Teresa and I just went down to the shop stall and called all of the sheep in so we could do the final drench with Corid for the 6 ewes that had scours and to give the first of 3 Penicillin shots for the ewe lamb with the swollen stifle joints.
I came across the first negative to the low carb life style we have adopted. I've lost 35 pounds and some of our largest ewes are about all I can do to control if they decide they don't want to be caught. The long Shepherds Crook still let me use leverage on our bigger girls but it's about all I can do to hang on to Wild Thang and her sibling (just like the other day). Being the wildest, they are the last to get caught every time and the fact that most of the girls don't care when I enter their space, those two can't get away since they have no movement.

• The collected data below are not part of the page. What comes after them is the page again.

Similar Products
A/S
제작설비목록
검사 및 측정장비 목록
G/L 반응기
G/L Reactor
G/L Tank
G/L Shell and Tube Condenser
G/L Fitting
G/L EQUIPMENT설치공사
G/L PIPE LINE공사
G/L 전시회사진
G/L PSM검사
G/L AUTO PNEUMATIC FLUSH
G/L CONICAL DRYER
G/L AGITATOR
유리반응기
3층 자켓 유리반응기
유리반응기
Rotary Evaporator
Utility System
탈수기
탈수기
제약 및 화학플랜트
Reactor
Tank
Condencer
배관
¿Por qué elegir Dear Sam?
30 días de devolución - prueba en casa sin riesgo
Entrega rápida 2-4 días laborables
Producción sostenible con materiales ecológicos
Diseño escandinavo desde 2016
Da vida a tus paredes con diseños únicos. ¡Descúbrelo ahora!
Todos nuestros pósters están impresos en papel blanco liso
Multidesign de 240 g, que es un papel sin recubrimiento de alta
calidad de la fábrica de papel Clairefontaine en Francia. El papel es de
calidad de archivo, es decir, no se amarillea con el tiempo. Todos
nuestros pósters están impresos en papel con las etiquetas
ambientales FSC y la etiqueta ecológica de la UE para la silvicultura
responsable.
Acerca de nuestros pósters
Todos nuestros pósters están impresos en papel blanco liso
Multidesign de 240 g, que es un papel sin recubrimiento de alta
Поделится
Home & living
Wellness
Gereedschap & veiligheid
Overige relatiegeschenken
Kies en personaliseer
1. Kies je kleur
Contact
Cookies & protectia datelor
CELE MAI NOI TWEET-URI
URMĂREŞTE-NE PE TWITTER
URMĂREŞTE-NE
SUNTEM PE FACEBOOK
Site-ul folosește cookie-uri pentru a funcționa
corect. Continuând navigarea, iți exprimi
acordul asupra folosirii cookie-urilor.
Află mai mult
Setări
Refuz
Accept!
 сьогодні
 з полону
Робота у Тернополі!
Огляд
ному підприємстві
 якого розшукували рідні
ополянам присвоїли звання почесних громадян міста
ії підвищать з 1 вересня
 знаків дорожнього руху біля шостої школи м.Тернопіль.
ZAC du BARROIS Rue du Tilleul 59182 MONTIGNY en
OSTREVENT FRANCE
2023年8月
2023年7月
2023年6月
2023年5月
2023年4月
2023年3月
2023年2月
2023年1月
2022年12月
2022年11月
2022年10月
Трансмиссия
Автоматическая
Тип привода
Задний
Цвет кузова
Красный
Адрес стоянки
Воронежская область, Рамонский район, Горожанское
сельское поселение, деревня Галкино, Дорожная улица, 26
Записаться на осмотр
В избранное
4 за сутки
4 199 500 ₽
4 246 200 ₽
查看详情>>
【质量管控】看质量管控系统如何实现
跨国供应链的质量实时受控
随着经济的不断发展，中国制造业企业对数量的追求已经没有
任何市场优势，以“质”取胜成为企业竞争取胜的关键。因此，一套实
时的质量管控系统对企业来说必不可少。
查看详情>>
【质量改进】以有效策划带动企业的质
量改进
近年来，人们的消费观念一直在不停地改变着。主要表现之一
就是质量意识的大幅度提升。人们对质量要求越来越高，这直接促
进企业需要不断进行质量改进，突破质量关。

The handling chute makes it easy but you hate to have to crowd 45 sheep in there just to get to two of them. All of the others I can just walk up to and give them the drench.
May work better by targeting them first....get the jump on them....and then do the rest.......that way they can't see it coming and work up the anxiety level.....I had to do that with the goats....always had to catch Lightning first, cause he was the hardest to catch....especially if he had fore warning.....
We pulled fecals on all 20 of the senior ewes this afternoon. Teresa did the analysis on 6 of the ewes that had the highest parasite load over the last year. 4 of the 6 had zero eggs today and those four had a decreasing egg count over the last 3 times we pulled fecal samples. The paddocks these girls are in have had no special treatment since I sprayed nitrogen late last summer. Those 4 have not received a wormer since August 2018 and the only treatment has been the garlic drench once a month. The other two have also decreased down to the acceptable level but both of them had been wormed in February.